JON: But if [Gilly] had [offered Sam sex], you would've? You'd have broken your vows?
SAM: The interesting thing is, our vows never specifically forbid intimate relations with women.
SAM: "I shall take no wife" yes, that's in there, there's no denying that. "I shall father no children" it's very specific. But what our vows have to say about other... activities... is open to interpretation.
JON: I don't think Ser Alliser cares much for interpretation.
SAM: Anyway, there's nothing for him to interpret. [Gilly and Sam] didn't.
Plenty of people in the shows have varying degrees of honor bound to oaths. Brienne is absolute. Jamie is less so. The Boltons have none.
Tyrion or Sam for example would be swayed by the "I died so my oath ended" argument. Someone like Jon, Ned, Stannis probably won't.
And you have to take into account that not everyone will believe Jon died in the first place. They don't believe White Walkers exist, when we and some characters do. So even if, legally, the oath is done, some characters won't believe or know it, so they will continue to hold Jon to it. Until someone kills them, as per usual.
As a comparison, Jon was dead for what, a day? Consider it a clinical death, and subsequent resurrection. People are clinically dead, and revived all the time. They are never considered dead for marriage/contracts/bills/property purposes. Not like Jon was declared dead after months/years gone.
That said, Catlin Stark (née Tully) had sworn an oath to the Godswood, to treat Jon like a son, and broke it. She blames breaking the oath to be the cause of the Stark downfall. Swearing an oath to the Gods and failing to keep it has dangerous consequences, and we know magic does exist, so Jon will tread carefully.

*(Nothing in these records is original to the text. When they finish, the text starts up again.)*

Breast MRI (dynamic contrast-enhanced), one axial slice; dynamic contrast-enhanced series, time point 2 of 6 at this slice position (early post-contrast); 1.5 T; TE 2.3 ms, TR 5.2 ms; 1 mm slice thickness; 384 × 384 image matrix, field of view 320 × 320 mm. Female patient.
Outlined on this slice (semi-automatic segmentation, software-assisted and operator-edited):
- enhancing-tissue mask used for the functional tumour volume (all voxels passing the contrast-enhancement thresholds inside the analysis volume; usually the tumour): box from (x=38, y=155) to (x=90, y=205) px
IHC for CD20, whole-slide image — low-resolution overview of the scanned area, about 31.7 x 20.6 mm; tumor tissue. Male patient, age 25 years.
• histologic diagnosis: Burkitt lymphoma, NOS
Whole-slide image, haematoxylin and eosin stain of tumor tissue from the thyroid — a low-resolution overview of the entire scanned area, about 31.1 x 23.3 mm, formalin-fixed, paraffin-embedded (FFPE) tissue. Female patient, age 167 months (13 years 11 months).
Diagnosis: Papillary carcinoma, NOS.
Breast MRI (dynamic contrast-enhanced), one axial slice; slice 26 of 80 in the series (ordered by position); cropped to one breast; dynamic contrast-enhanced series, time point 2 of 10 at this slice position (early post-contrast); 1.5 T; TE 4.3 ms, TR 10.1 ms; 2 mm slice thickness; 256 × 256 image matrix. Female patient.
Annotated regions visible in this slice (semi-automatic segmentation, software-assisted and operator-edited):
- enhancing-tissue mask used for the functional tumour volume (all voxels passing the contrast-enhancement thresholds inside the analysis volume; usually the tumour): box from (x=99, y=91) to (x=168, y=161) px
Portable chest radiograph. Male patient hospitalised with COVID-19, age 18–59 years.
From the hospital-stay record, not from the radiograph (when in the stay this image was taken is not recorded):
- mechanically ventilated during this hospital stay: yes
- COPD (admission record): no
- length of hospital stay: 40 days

As for the last part, it's an entire statement. You can't separate "All nights to come", from the "I pledge my life". And as a whole, the "until my death". As read, if we accept that Jon died, his watch has ended. If we or others don't count his death as a real death (more like a coma, or asleep, or revived), then it hasn't ended, because his life hasn't ended.
Contractually speaking, the death terminates the contract. The "all nights to come" doesn't override it, as it explicitly terms the end of the contract was "death". Now, if Jon was biologically immortal, never dying for 1000 years, then he'd be bound to the oath the entire time. But if he was magically immortal, as in he can die, but comes back to life, again, it's up to interpretation of the contract term of "death" and "my life", as immortality and resurrection are outside the common/plain meaning terms of the contract. When the contract was made, resurrection and immortality were both absurd ideas.
Spoiler Update regarding episode s06e03 "Oathbreaker":
The newly revived Jon states outright in the end of the episode:
Episode s06e04 shows there is confusion and misunderstanding regarding Jon's status:
Jon's second in command who he named the new Lord Commander, Edd, argues with Jon that he is still apart of the Night's Watch. Jon disagrees. Lower ranking members still see Jon as Lord Commander, as the person in charge. Jon strongly disagrees. No one is forcing the issue yet.